▶ _Required action_:
Here the job is to transcribe the data verbatim while leaving each picture out.

»»

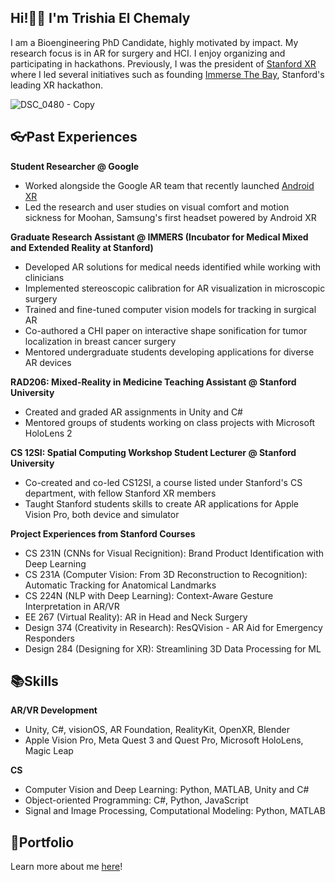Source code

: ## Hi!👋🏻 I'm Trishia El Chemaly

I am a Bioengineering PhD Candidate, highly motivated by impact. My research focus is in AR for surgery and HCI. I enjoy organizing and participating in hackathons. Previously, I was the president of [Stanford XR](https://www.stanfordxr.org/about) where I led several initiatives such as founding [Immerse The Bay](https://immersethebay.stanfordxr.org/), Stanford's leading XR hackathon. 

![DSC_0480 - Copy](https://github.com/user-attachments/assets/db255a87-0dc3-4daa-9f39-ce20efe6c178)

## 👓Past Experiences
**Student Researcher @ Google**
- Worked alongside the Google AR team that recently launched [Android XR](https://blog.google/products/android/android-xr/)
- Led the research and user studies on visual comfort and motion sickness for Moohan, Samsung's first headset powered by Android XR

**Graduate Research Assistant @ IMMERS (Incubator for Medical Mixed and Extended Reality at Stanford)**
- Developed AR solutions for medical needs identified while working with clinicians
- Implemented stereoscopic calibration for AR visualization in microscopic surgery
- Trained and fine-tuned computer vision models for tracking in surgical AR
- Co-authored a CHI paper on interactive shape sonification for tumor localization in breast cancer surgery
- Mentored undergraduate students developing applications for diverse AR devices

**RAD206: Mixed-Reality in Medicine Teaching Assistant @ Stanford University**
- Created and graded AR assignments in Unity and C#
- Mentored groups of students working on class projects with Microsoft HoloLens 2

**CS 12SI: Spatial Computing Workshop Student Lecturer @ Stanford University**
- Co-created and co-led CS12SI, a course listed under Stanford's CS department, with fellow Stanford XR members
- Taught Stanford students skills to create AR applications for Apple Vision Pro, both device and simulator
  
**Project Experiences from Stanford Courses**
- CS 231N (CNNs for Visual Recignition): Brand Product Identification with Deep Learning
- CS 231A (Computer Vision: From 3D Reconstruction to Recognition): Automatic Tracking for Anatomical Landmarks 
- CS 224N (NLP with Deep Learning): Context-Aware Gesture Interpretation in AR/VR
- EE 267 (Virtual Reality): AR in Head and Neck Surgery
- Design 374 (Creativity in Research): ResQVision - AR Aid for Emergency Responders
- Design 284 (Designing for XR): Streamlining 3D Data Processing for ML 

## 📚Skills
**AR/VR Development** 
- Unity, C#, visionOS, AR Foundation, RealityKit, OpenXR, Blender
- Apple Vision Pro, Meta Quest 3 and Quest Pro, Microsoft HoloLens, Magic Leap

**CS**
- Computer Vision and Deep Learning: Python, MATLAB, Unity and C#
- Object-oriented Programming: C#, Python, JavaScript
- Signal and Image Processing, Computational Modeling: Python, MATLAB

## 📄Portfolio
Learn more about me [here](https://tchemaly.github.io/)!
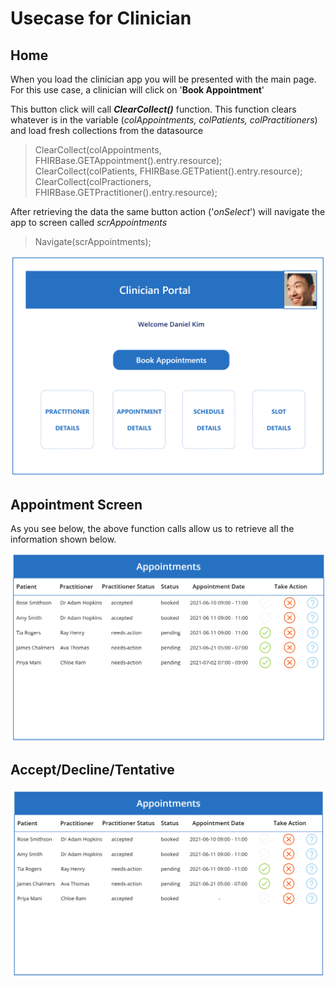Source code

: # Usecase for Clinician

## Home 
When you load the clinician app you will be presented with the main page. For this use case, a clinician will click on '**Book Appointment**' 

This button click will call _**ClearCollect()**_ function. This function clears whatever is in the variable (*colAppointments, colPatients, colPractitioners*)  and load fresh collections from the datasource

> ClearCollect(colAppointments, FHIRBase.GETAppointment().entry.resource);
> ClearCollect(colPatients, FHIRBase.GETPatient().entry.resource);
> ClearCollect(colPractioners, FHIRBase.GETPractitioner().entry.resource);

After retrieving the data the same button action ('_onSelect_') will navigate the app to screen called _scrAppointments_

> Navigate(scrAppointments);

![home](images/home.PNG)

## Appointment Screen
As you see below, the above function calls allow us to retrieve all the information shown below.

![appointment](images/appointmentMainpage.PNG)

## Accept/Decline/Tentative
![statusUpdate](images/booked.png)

««

▶ _Answer for the task_:
Source code

: ## Hi!👋🏻 I'm Trishia El Chemaly

I am a Bioengineering PhD Candidate, highly motivated by impact. My research focus is in AR for surgery and HCI. I enjoy organizing and participating in hackathons. Previously, I was the president of [Stanford XR](https://www.stanfordxr.org/about) where I led several initiatives such as founding [Immerse The Bay](https://immersethebay.stanfordxr.org/), Stanford's leading XR hackathon. 

![DSC_0480 - Copy](https://github.com/user-attachments/assets/db255a87-0dc3-4daa-9f39-ce20efe6c178)

## 👓Past Experiences
**Student Researcher @ Google**
- Worked alongside the Google AR team that recently launched [Android XR](https://blog.google/products/android/android-xr/)
- Led the research and user studies on visual comfort and motion sickness for Moohan, Samsung's first headset powered by Android XR

**Graduate Research Assistant @ IMMERS (Incubator for Medical Mixed and Extended Reality at Stanford)**
- Developed AR solutions for medical needs identified while working with clinicians
- Implemented stereoscopic calibration for AR visualization in microscopic surgery
- Trained and fine-tuned computer vision models for tracking in surgical AR
- Co-authored a CHI paper on interactive shape sonification for tumor localization in breast cancer surgery
- Mentored undergraduate students developing applications for diverse AR devices

**RAD206: Mixed-Reality in Medicine Teaching Assistant @ Stanford University**
- Created and graded AR assignments in Unity and C#
- Mentored groups of students working on class projects with Microsoft HoloLens 2

**CS 12SI: Spatial Computing Workshop Student Lecturer @ Stanford University**
- Co-created and co-led CS12SI, a course listed under Stanford's CS department, with fellow Stanford XR members
- Taught Stanford students skills to create AR applications for Apple Vision Pro, both device and simulator
  
**Project Experiences from Stanford Courses**
- CS 231N (CNNs for Visual Recignition): Brand Product Identification with Deep Learning
- CS 231A (Computer Vision: From 3D Reconstruction to Recognition): Automatic Tracking for Anatomical Landmarks 
- CS 224N (NLP with Deep Learning): Context-Aware Gesture Interpretation in AR/VR
- EE 267 (Virtual Reality): AR in Head and Neck Surgery
- Design 374 (Creativity in Research): ResQVision - AR Aid for Emergency Responders
- Design 284 (Designing for XR): Streamlining 3D Data Processing for ML 

## 📚Skills
**AR/VR Development** 
- Unity, C#, visionOS, AR Foundation, RealityKit, OpenXR, Blender
- Apple Vision Pro, Meta Quest 3 and Quest Pro, Microsoft HoloLens, Magic Leap

**CS**
- Computer Vision and Deep Learning: Python, MATLAB, Unity and C#
- Object-oriented Programming: C#, Python, JavaScript
- Signal and Image Processing, Computational Modeling: Python, MATLAB

## 📄Portfolio
Learn more about me [here](https://tchemaly.github.io/)!
Source code

: # Usecase for Clinician

## Home 
When you load the clinician app you will be presented with the main page. For this use case, a clinician will click on '**Book Appointment**' 

This button click will call _**ClearCollect()**_ function. This function clears whatever is in the variable (*colAppointments, colPatients, colPractitioners*)  and load fresh collections from the datasource

> ClearCollect(colAppointments, FHIRBase.GETAppointment().entry.resource);
> ClearCollect(colPatients, FHIRBase.GETPatient().entry.resource);
> ClearCollect(colPractioners, FHIRBase.GETPractitioner().entry.resource);

After retrieving the data the same button action ('_onSelect_') will navigate the app to screen called _scrAppointments_

> Navigate(scrAppointments);

![home](images/home.PNG)

## Appointment Screen
As you see below, the above function calls allow us to retrieve all the information shown below.

![appointment](images/appointmentMainpage.PNG)

## Accept/Decline/Tentative
![statusUpdate](images/booked.png)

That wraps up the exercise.